Real Time Stream Processing with Apache Pulsar Functions
Build lightweight and scalable real-time data pipelines using Apache Pulsar Functions
As modern applications become more event-driven, there’s a growing need to process data in real time — from filtering logs to enriching messages and triggering alerts. Apache Pulsar Functions offer a lightweight, serverless compute framework for running real-time stream processing logic directly within the Pulsar messaging system.
In this guide, we’ll explore how to implement real-time stream processing using Pulsar Functions, including deployment models, scaling strategies, and best practices for efficient pipeline development.
What are Pulsar Functions?
Pulsar Functions are user-defined, event-driven functions that run inside the Apache Pulsar framework to process messages as they arrive.
Key features:
- Low-latency stream processing
- Built-in scaling and fault tolerance
- Supports Java, Python, and Go
- Seamlessly integrates with Pulsar topics
- No need for external compute frameworks like Flink or Spark
When to Use Pulsar Functions
Use Pulsar Functions when you need to:
- Enrich or transform messages in real-time
- Filter and route events across topics
- Perform lightweight aggregations
- Trigger alerts or downstream systems
- Implement custom pipelines without managing external stream processors
Pulsar Function Architecture
[Producer]
↓
[Input Topic]
↓
[Pulsar Function (Transform/Enrich/Filter)]
↓
[Output Topic(s) or External System]
Each function:
- Subscribes to one or more input topics
- Processes messages (optionally stateful)
- Writes results to output topics or external sinks
Example: Simple Transformation Function (Python)
def process_message(input, context):
# Add metadata to each message
return f"{input} | processed at {context.get_message_id()}"
# Save as transform.py
Deploy using:
pulsar-admin functions create \
--name enrich-logs \
--runtime python \
--py transform.py \
--input-topic raw-logs \
--output-topic enriched-logs \
--tenant public \
--namespace default
Stateful Processing
Pulsar Functions support stateful processing using built-in state stores.
Example (Java):
public String process(String input, Context context) {
int count = context.getState("count") == null ? 0 : Integer.parseInt(context.getState("count"));
count += 1;
context.putState("count", String.valueOf(count));
return input + " | msg #" + count;
}
State is persisted to BookKeeper and can be queried externally.
Deploying Functions
Deployment options:
- CLI: pulsar-admin or
pulsar-function-local-run
- REST API: For programmatic management
- Kubernetes: With Pulsar Operator or Helm charts
- Functions Worker: Runs on brokers or standalone workers
You can also package functions as JARs, Python scripts, or Docker images.
Scaling Pulsar Functions
Configure parallelism with:
--parallelism 3
Pulsar will create 3 instances of the function and spread them across available workers.
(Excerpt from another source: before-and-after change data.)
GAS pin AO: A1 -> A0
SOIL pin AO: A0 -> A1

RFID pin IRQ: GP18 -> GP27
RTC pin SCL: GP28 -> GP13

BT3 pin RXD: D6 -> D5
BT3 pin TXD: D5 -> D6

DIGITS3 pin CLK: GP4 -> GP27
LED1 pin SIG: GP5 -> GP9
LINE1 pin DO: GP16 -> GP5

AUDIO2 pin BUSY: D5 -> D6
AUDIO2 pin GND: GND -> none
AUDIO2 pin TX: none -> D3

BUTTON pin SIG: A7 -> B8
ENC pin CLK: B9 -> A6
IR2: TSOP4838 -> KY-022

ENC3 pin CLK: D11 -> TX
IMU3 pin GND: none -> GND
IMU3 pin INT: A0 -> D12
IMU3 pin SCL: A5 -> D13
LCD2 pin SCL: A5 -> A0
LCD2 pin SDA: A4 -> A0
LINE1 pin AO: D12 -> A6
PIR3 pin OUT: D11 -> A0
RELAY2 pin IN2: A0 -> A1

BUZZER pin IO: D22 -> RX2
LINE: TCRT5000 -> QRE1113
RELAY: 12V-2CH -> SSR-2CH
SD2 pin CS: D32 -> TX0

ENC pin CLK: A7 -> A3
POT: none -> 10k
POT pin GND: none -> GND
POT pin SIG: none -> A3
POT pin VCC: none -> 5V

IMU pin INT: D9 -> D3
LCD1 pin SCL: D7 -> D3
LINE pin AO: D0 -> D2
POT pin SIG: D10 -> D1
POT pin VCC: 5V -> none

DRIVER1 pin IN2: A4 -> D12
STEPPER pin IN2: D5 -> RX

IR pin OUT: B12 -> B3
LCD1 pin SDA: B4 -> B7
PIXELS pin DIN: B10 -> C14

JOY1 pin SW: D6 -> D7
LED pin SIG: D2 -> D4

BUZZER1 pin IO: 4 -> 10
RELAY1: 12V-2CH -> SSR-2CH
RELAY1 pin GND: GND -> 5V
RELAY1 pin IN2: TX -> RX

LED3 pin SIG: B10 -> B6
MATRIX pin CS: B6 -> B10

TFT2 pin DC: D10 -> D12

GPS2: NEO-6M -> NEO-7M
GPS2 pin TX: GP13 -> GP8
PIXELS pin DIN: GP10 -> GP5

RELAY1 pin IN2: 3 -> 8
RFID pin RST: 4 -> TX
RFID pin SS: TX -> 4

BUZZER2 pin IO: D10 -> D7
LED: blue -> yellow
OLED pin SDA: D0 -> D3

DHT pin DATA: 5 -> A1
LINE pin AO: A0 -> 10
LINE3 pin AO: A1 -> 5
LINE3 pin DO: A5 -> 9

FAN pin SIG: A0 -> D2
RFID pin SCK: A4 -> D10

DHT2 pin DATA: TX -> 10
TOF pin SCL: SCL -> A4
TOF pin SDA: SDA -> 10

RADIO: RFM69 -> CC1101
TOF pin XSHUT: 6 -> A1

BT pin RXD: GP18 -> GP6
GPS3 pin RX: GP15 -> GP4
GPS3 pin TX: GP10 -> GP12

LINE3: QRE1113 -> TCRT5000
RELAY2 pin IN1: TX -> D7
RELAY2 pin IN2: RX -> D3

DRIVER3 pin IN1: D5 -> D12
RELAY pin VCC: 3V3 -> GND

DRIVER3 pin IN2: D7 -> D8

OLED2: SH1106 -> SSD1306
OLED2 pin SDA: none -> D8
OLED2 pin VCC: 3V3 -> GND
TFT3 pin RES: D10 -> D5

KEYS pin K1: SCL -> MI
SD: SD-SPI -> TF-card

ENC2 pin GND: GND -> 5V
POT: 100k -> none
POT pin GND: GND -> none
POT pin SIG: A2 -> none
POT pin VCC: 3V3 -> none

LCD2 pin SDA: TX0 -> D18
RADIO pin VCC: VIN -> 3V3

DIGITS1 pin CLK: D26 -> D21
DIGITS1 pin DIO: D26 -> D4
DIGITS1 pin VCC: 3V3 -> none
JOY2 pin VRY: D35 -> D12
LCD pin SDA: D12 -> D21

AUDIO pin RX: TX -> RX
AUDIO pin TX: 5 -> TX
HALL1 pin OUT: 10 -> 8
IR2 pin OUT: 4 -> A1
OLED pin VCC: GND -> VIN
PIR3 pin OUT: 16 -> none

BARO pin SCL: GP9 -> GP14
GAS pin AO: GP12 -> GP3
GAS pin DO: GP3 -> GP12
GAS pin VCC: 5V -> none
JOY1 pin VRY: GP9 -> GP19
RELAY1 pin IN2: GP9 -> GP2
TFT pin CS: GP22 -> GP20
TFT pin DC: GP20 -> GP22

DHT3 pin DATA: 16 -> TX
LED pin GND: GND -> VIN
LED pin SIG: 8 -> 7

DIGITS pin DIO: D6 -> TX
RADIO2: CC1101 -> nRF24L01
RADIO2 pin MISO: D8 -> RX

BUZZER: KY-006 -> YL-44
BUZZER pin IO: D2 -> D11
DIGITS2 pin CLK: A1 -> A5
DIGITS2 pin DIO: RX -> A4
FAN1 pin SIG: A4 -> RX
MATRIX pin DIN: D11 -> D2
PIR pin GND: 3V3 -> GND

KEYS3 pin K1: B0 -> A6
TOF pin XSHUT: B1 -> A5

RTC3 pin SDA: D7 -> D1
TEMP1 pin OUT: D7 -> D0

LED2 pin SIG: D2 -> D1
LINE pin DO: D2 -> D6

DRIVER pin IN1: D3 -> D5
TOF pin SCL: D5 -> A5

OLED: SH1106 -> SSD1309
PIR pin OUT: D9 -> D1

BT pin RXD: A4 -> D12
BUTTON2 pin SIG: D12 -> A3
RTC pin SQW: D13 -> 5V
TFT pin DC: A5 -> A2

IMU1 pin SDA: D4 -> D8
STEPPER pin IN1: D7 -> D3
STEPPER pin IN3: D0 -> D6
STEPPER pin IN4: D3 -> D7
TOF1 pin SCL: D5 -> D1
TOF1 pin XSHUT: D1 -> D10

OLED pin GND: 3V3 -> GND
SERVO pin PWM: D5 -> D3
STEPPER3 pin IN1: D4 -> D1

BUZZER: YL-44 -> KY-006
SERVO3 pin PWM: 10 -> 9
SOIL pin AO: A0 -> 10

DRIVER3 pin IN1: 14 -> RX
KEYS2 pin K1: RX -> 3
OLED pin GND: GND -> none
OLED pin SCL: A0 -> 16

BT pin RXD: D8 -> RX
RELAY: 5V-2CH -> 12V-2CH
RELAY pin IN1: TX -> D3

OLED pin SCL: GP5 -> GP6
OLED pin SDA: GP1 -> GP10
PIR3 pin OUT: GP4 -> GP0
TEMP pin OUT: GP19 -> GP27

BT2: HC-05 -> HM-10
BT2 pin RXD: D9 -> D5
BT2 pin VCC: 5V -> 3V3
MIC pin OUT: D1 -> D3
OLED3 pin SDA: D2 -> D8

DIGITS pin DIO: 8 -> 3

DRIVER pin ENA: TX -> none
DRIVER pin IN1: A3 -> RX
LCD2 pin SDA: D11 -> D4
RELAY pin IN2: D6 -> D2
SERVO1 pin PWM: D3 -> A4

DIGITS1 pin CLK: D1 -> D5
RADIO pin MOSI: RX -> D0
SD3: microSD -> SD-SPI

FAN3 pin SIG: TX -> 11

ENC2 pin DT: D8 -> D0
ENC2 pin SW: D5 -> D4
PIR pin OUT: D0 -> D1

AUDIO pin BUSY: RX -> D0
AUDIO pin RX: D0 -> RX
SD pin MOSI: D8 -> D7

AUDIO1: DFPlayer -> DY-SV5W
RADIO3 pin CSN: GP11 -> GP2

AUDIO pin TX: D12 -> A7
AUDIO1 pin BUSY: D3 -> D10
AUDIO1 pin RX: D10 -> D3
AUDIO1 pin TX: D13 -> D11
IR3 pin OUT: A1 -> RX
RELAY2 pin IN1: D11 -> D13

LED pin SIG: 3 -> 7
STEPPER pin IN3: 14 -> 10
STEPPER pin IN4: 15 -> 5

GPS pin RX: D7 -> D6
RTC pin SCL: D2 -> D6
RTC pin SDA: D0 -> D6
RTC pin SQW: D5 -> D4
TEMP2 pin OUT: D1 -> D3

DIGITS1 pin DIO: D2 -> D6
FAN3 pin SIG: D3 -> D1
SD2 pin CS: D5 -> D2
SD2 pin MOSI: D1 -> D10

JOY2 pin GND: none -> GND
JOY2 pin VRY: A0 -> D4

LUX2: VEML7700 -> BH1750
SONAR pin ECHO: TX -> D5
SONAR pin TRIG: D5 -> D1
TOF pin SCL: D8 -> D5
Use key-based routing for sticky assignment:
context.get_output_topic_producer("output").send_async(key, value)
Integrating with External Systems
Pulsar Functions can call external APIs or emit to other systems:
import requests
def process(input, context):
requests.post("https://api.example.com/event", json={"msg": input})
return input
Use this for:
- Triggering webhooks
- Posting alerts
- Sending data to monitoring systems
Monitoring and Observability
Monitor functions with:
- pulsar-admin functions stats
- Prometheus metrics from function workers
- Function logs via CLI or broker logs
Metrics include:
- Processed message count
- Failures
- Latency
- Resource usage
Best Practices
✅ Keep logic simple and lightweight
✅ Use stateful features sparingly to reduce overhead
✅ Handle errors and log exceptions clearly
✅ Use environment variables or configs for parameters
✅ Version and test functions before deploying to production
✅ Monitor performance and scale based on throughput
Conclusion
Apache Pulsar Functions offer a powerful yet lightweight way to build real-time stream processing applications directly inside your messaging infrastructure. By reducing operational complexity and allowing inline transformation, Pulsar Functions enable fast, scalable, and efficient data pipelines for modern event-driven architectures.
Whether you’re enriching messages, routing events, or powering alerts — Pulsar Functions give you the tools to process streaming data in real time, with minimal overhead.